Israel estimated the improvements would cost 300 million shekels ($78 million), and would increase the amount of goods that pass through Israeli checkpoints by 30% and reduce wait times by 30% to 50%. The announcement was made right before Ramadan, the Muslim holy month, in an effort to lower tensions when thousands of Palestinian Muslims come to Jerusalem from the West Bank.

The anti-Israel Washington Post shared a video in 2019 about the new high tech facial recognition security cameras and turnstiles. It interviewed several Palestinians who were thankful that the crossings which used to take hours now only took minutes or seconds.

Israel uses almost the identical system at its airport for all passengers that enter the country, speeding up entry and reducing unnecessary manpower. People who use Global Entry to enter the United States use a similar system.

You wouldn’t know any of this by reading The New York Times or Amnesty International.

Cover of the NY Times Business Section on May 2, 2023

In an inflammatory piece of click bait called “Israel Tech Automates Apartheid, Critic Say,” the paper quoted a new absurd anti-Israel Amnesty International report. The jaundiced document said that Israel uses “technology against Palestinians” in “both Hebron and occupied East Jerusalem” as “part of a deliberate attempt by Israeli authorities to create a hostile and coercive environment for Palestinians.”

An absurd inversion of facts.

First, Palestinian Arabs created the hostile environment during their multi-year guerilla war against Israeli civilians from 2000 to 2004, which necessitates Israel building a security barrier.

» Problems to work on
A) Summarize the text on Israeli checkpoint technology in two sentences.
B) From the text on Israeli checkpoint technology, extract the stretch from "The anti-Israel Washington" through "minutes or seconds.".

» Information shown
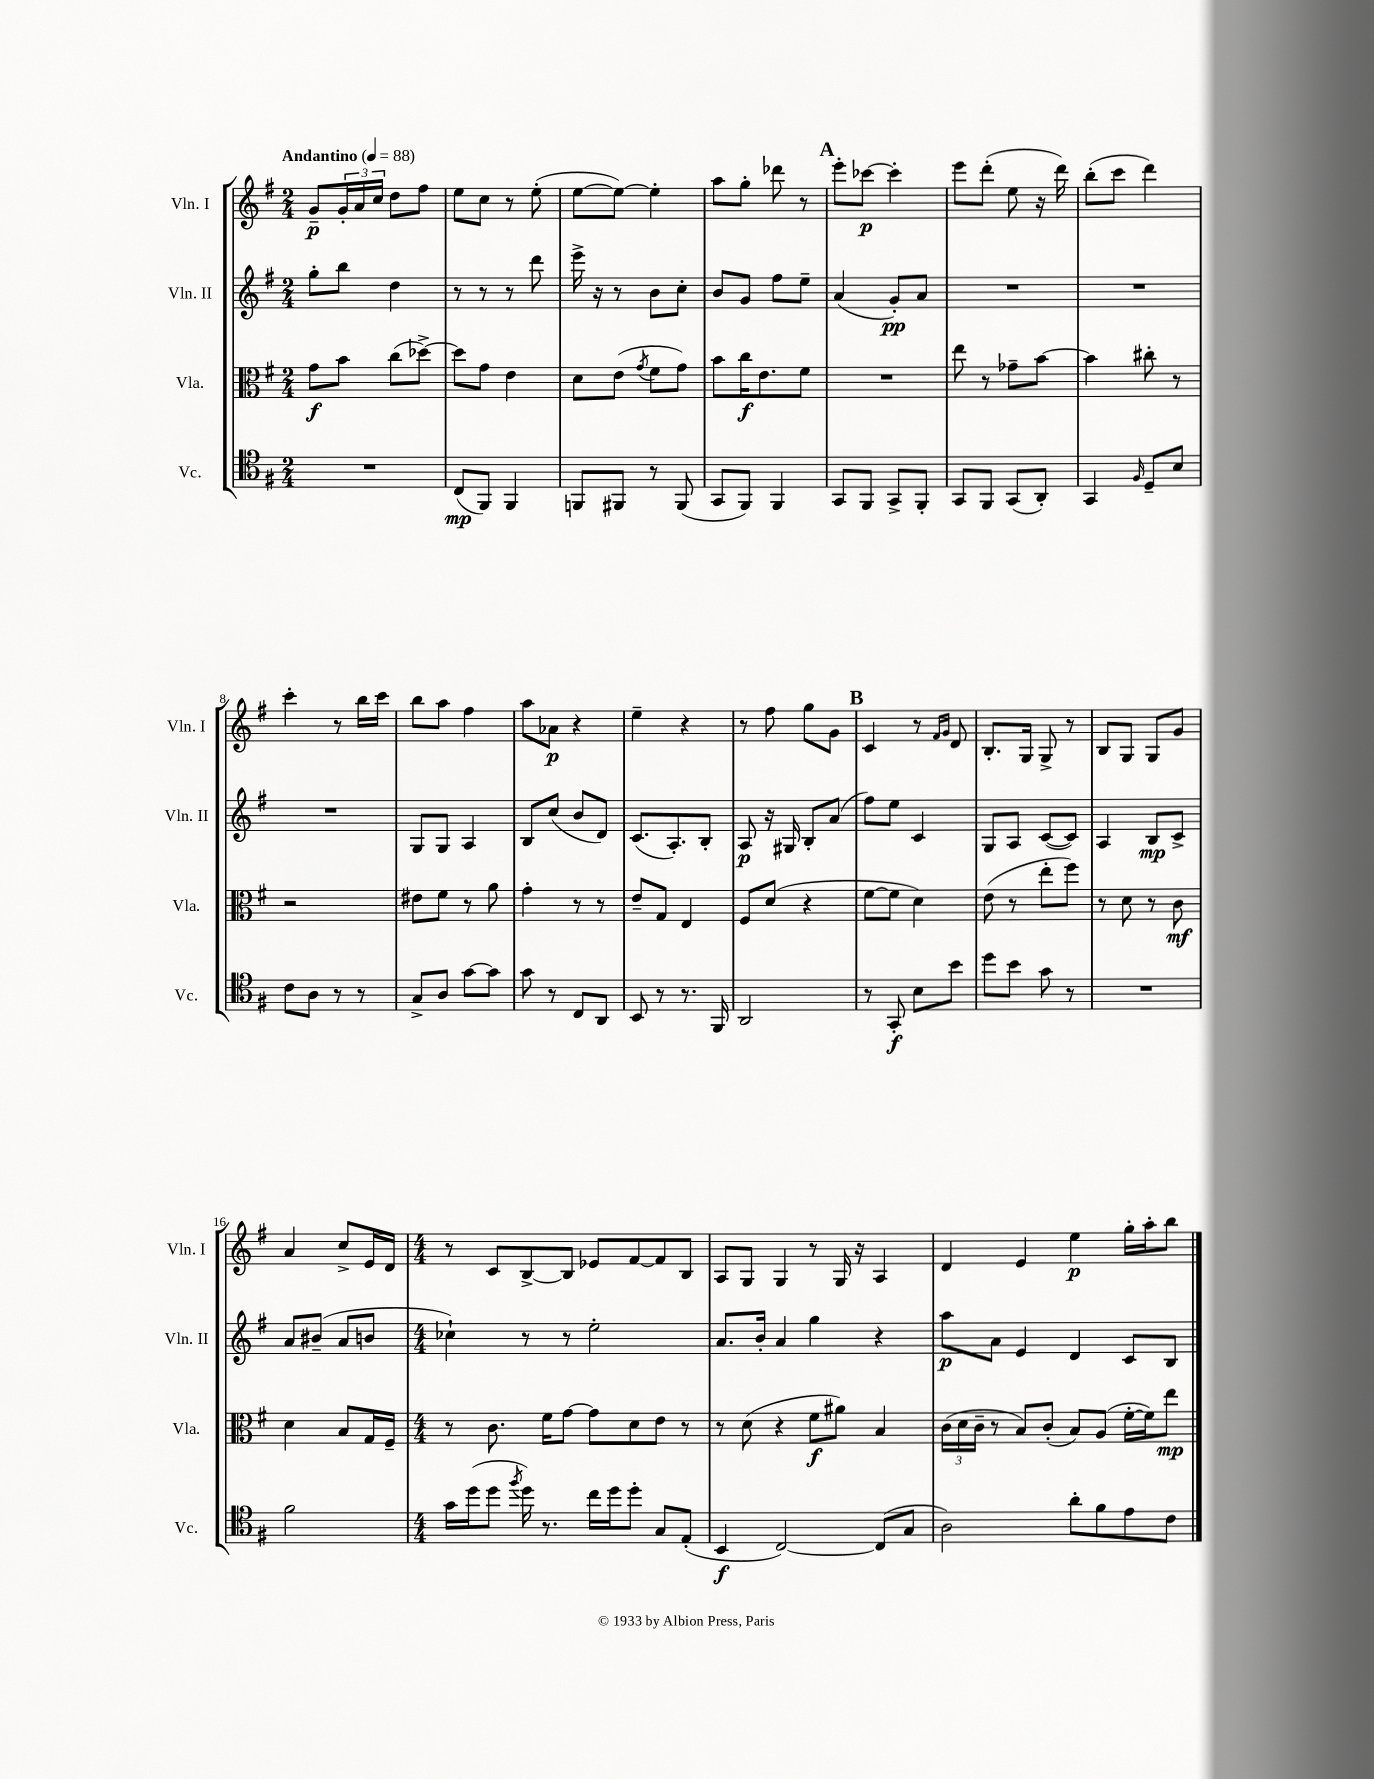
<<
\new StaffGroup <<
\new Staff = "s0" \with { instrumentName = "Vln. I" shortInstrumentName = "Vln. I" } {
    \clef treble \key g \major \numericTimeSignature \time 2/4 \tempo "Andantino" 4 = 88
    g'8--\p \tuplet 3/2 { g'16-. a'16 c''16 } d''8 fis''8 |
    e''8 c''8 r8 e''8-.( |
    e''8~ e''8~) e''4-. |
    a''8 g''8-. des'''8 r8 |
    \mark \markup { \bold "A" } e'''8-. ces'''8~\p ces'''4-. |
    e'''8 d'''8-.( e''8 r16 d'''16) |
    b''8-.( c'''8 d'''4) |
    c'''4-. r8 b''16 c'''16 |
    b''8 a''8 fis''4 |
    a''8 aes'8\p r4 |
    e''4-- r4 |
    r8 fis''8 g''8 g'8 |
    \mark \markup { \bold "B" } c'4 r8 \grace { fis'16 g'16 } d'8 |
    b8.-. g16 g8-> r8 |
    b8 g8 g8 g'8 |
    a'4 c''8-> e'16 d'16 |
    \numericTimeSignature \time 4/4 r8 c'8 b8~-> b8 ees'8 fis'8~ fis'8 b8 |
    a8 g8 g4 r8 g16 r16 a4 |
    d'4 e'4 e''4\p g''16-. a''16-. b''8 \bar "|." |
}
\new Staff = "s1" \with { instrumentName = "Vln. II" shortInstrumentName = "Vln. II" } {
    \clef treble \key g \major \numericTimeSignature \time 2/4
    g''8-. b''8 d''4 |
    r8 r8 r8 d'''8 |
    e'''16-> r16 r8 b'8 c''8-. |
    b'8 g'8 fis''8 e''8-- |
    \mark \markup { \bold "A" } a'4( g'8-.\pp) a'8 |
    R2 |
    R2 |
    R2 |
    g8 g8 a4 |
    b8 c''8( b'8 d'8) |
    c'8.( a8.-.) b8-. |
    a8\p r16 gis16 b8-. a'8( |
    \mark \markup { \bold "B" } fis''8) e''8 c'4 |
    g8 a8 c'8~( c'8) |
    a4 b8\mp c'8-> |
    a'8 bis'8--( a'8 b'8 |
    \numericTimeSignature \time 4/4 ces''4-!) r8 r8 e''2-. |
    a'8. b'16-. a'4 g''4 r4 |
    a''8\p a'8 e'4 d'4 c'8 b8 \bar "|." |
}
\new Staff = "s2" \with { instrumentName = "Vla." shortInstrumentName = "Vla." } {
    \clef alto \key g \major \numericTimeSignature \time 2/4
    g'8\f b'8 c''8( des''8~->) |
    des''8 g'8 e'4 |
    d'8 e'8( \acciaccatura { g'8 } fis'8 g'8) |
    b'8 c''16\f e'8. fis'8 |
    \mark \markup { \bold "A" } R2 |
    e''8 r8 ges'8-- b'8~ |
    b'4 cis''8-. r8 |
    r2 |
    eis'8 fis'8 r8 a'8 |
    g'4-. r8 r8 |
    e'8-- g8 e4 |
    fis8 d'8( r4 |
    \mark \markup { \bold "B" } fis'8~ fis'8 d'4) |
    e'8( r8 e''8-. fis''8) |
    r8 d'8 r8 c'8\mf |
    d'4 b8 g16 fis16-- |
    \numericTimeSignature \time 4/4 r8 c'8. fis'16 g'8~ g'8 d'8 e'8 r8 |
    r8 d'8( r4 fis'8\f ais'8) b4 |
    \tuplet 3/2 { c'16( d'16 c'16-- } r8 b8) c'8-.( b8) a8( fis'16~-. fis'16) e''8\mp \bar "|." |
}
\new Staff = "s3" \with { instrumentName = "Vc." shortInstrumentName = "Vc." } {
    \clef tenor \key g \major \numericTimeSignature \time 2/4
    R2 |
    c8\mp( fis,8) fis,4 |
    f,8 fis,8 r8 fis,8( |
    g,8 fis,8) fis,4 |
    \mark \markup { \bold "A" } g,8 fis,8 g,8-> fis,8-. |
    g,8 fis,8 g,8( a,8-.) |
    g,4 \grace { fis16 } d8-- b8 |
    c'8 a8 r8 r8 |
    g8-> a8 g'8~ g'8 |
    g'8 r8 c8 a,8 |
    b,8 r8 r8. fis,16 |
    a,2 |
    \mark \markup { \bold "B" } r8 g,8-.\f b8 b'8 |
    d''8 b'8 g'8 r8 |
    R2 |
    fis'2 |
    \numericTimeSignature \time 4/4 g'16 d''16( d''8 \acciaccatura { fis''8 } d''16) r8. c''16 d''16 d''8-. g8 e8-.( |
    b,4\f c2~) c8( g8 |
    a2) a'8-. fis'8 e'8 c'8 \bar "|." |
}
>>
>>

» Solutions to the exercise
A) Israel estimated that checkpoint improvements costing 300 million shekels ($78 million) would raise the goods passing through by 30% and cut wait times by 30% to 50%, and a 2019 Washington Post video showed Palestinians thankful that crossings now took minutes or seconds. The piece calls The New York Times' use of an Amnesty International report an absurd inversion of facts, since the report calls the technology a deliberate attempt to create a hostile environment for Palestinians, while the piece says Palestinian Arabs created that environment in their 2000 to 2004 war, which necessitated Israel's security barrier.

B)
The anti-Israel Washington Post shared a video in 2019 about the new high tech facial recognition security cameras and turnstiles. It interviewed several Palestinians who were thankful that the crossings which used to take hours now only took minutes or seconds.